試験液を1.08mLずつチューブに分注した。D-PBS(-)を用いて1.0~5.0×10PFU/mLに希釈調製したインフルエンザウイルス溶液0.12mLを加えて混合し、反応液とした。反応液をよく攪拌した後、25℃で静置した。所定時間経過後、反応液0.12mLを採取して、SCDLP培地1.08mLを加えて混合し、10倍希釈を行った。さらに、同培地を用いた10倍段階希釈系列を調製した。10倍段階希釈系列を、事前に播種した宿主細胞に1mLずつ滴下し、37℃、5%CO下で1時間感染処理を行った。ウィルス感染後、細胞上清を0.8%オキソイド寒天溶液に置換し、37℃、5%CO下で1~2日間培養した。プラークの形成を目視で確認した後、5%グルタルアルデヒド溶液で固定し、メチレンブルー染色を行い、形成されたプラークの数の測定データを元にウィルス感染力価を測定した。
試験の結果、PArb-co-PEI(10mg/g)のウィルス感染減少率は94.98%、10μg/gの銀ナノ粒子を導入したPArb-co-PEI(10mg/g)複合体のウィルス感染減少率は99.87%であった。
【0042】
<抗ウィルス試験-2>
大腸菌を宿主細胞とするバクテリオファージQβを用いた抗ウィルス試験を行った。
バクテリオファージQβ(1×1011pfu/mL)をペプトン生理食塩水で希釈し、900μLの試験液にそれぞれ100μLのファージ液を加えた。5分間静置(25℃、湿度約30%)し、試験液によるファージ液の不活化を行った。これを120μLずつ分取してSCDLP培地1080μLに加え(計1200μL)、25℃で5分間静置した後、37℃で10分間インキュベートし、1mLずつ分取した。これを、45℃に保温しておいた2mLCaLB軟寒天培地の大腸菌NBRC13965株培養液100μL(約1×10cfu/mL)に混合した。これをCaLB寒天培地(直径9cm)へ広げ、固まったら37℃で一晩培養して、ファージが大腸菌を溶菌することで形成される溶菌班(プラーク)の数を計測し、感染力価を測定した。

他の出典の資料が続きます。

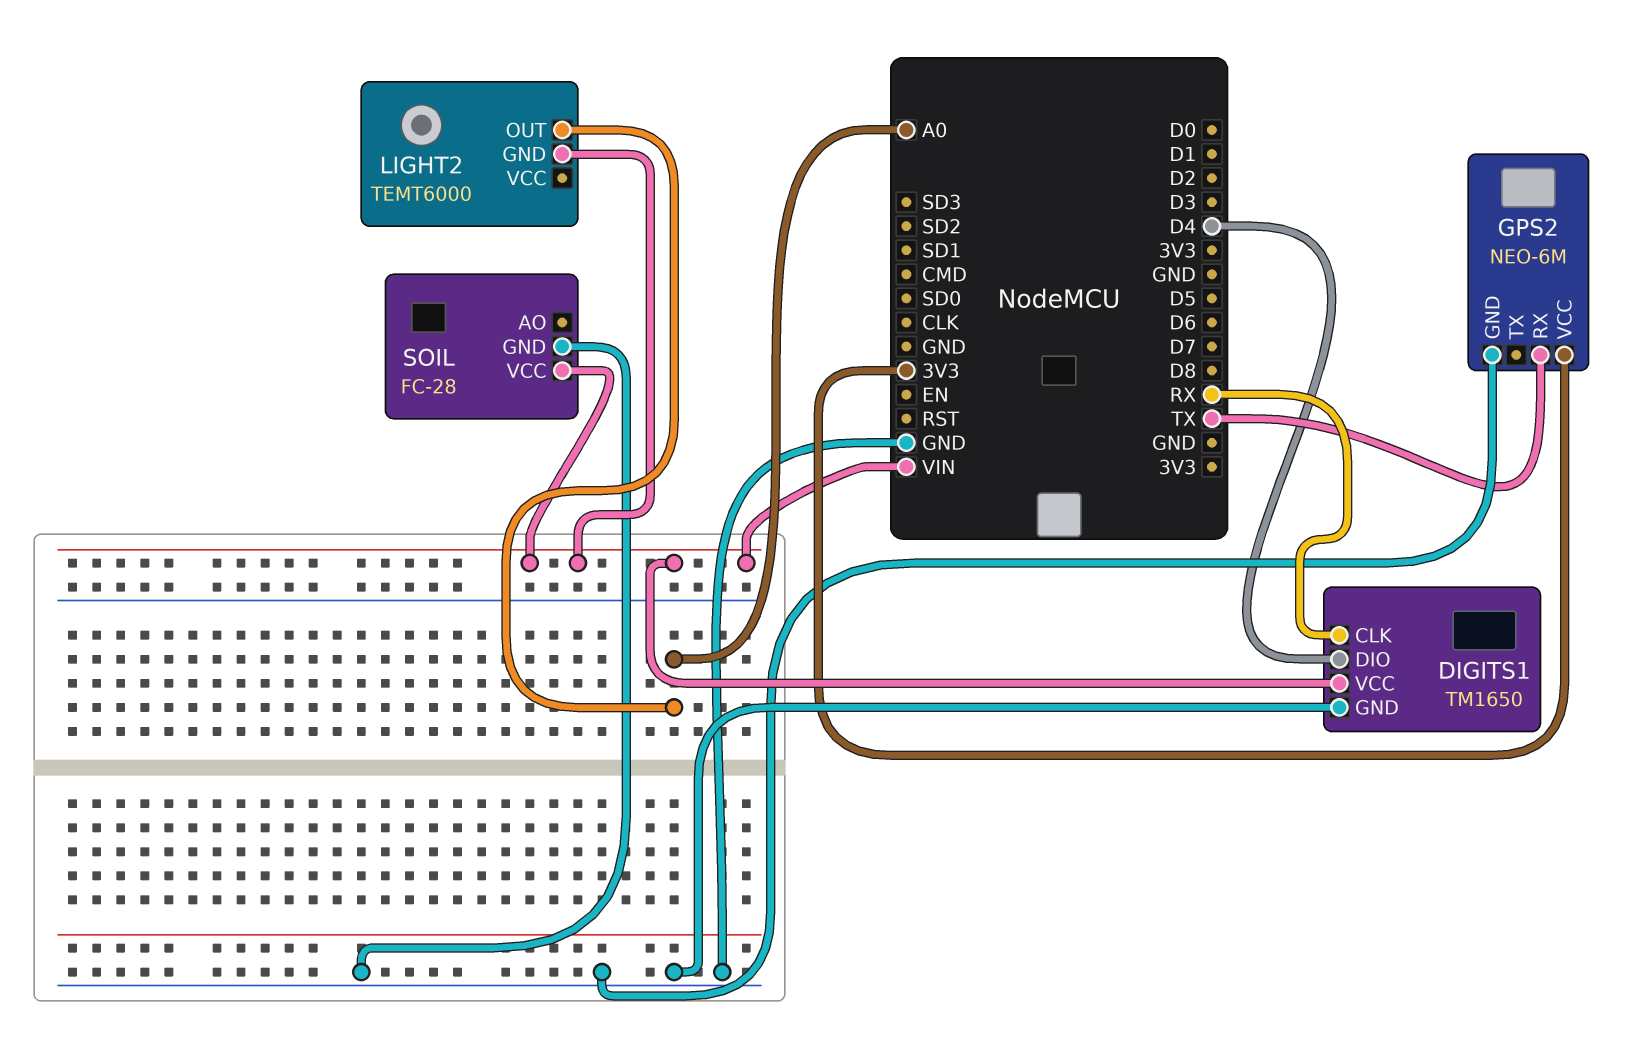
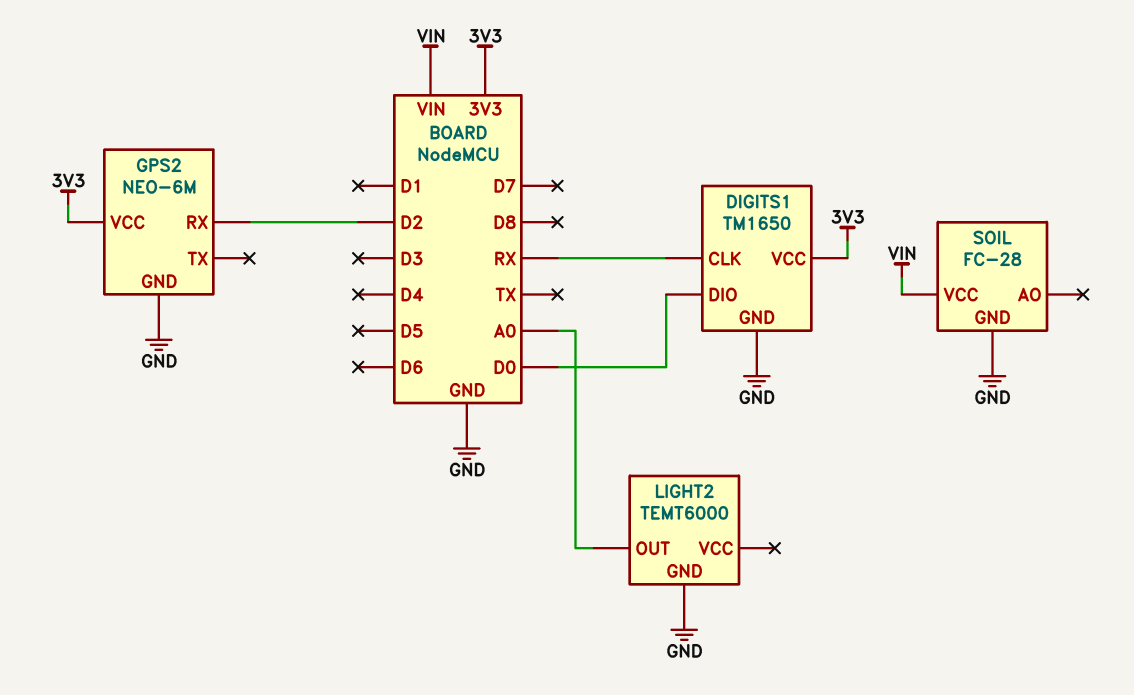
DIGITS1 pin DIO: D4 -> D0
DIGITS1 pin VCC: VIN -> 3V3
GPS2 pin RX: TX -> D2
LIGHT2 pin GND: VIN -> GND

試験の結果、PArb-co-PEI(10mg/g)のウィルス感染減少率は99.99%以上であった。また、10μg/gの銀ナノ粒子を導入したPArb-co-PEI(10mg/g)複合体では抗ウィルス活性が高すぎるため、ウィルス感染減少率は測定不能であった。
【産業上の利用可能性】
【0043】
本発明の複合材料は、フェノール配糖体をモノマーとして含む重合物に銀ナノ粒子が均一に分散され、安定的に固定化されているものであり、人体に対してほぼ無害であり、多目的機能性(抗酸化性、抗菌性、抗ウィルス性)フィルム、材料表面に機能性(抗酸化性、抗菌性、抗ウィルス性)を有する各種材料を提供することができる。